CN107152970B - The parallel microscopic imaging apparatus of high-resolution based on interference array light field - Google Patents

Abstract

The high-resolution parallel microscope imager based on the interference array light field provided by the present invention designs the illumination module to generate four beams of polarized light. Due to the interference of the above four beams of polarized light, an array light field containing a large number of light spots is obtained, thereby realizing the At the same time, the high-resolution parallel microscopic imager based on the interference array light field provided by the present invention uses an area array detector to receive the array spot, and performs pixel redistribution processing on each spot in the array spot to realize Parallel microscopy imaging with high resolution and high signal-to-noise ratio.

Description

High-resolution parallel microscope imager based on interference array light field

technical field

The invention relates to the field of design and manufacture of microscopic detection instruments, in particular to a high-resolution parallel microscopic imager based on an interference array light field.

Background technique

Point-scanning confocal microscopes have been widely used in research fields such as biomedicine, and are indispensable scientific research tools.

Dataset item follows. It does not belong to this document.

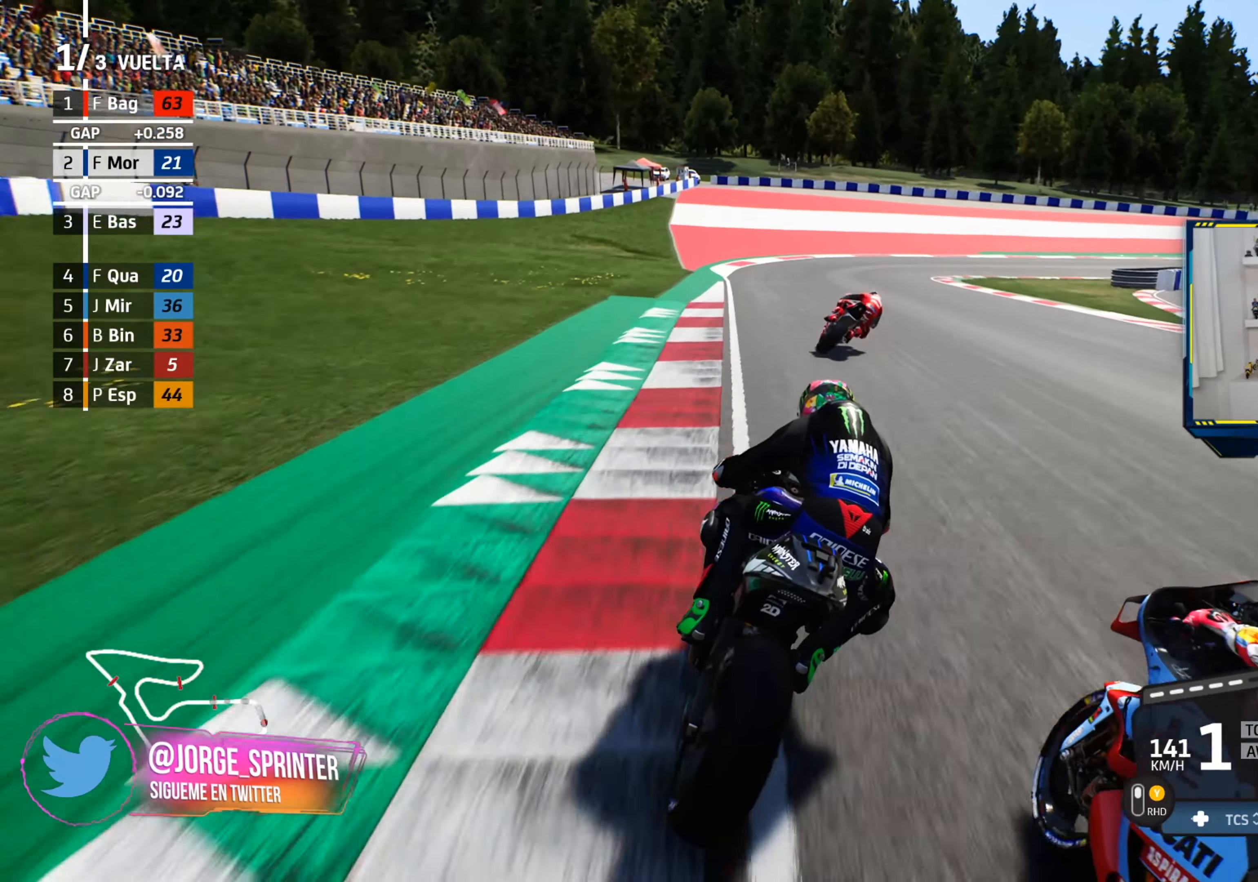
Gameplay with a controller (PlayStation layout); each line is a JSON object with the inputs held at the frame after it. "events" lists button and stick changes between this image and that frame as [ms after this image, input, new state], when the widget could be followed in between. Not read: right_stick.
{"buttons": ["L2"], "left_stick": "right"}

At present, most commercial point-scanning confocal microscopes use galvanometers for single-point scanning imaging, but the imaging speed of single-point scanning limits the further application of point-scanning confocal microscopy in the field of living cells.

In recent years, many techniques have been proposed to increase the imaging speed of point-scanning confocal microscopy. However, these technologies often sacrifice resolution and other performances to improve imaging speed, and still cannot solve the problem of slow imaging speed of point-scanning confocal microscopy well under the premise of ensuring resolution.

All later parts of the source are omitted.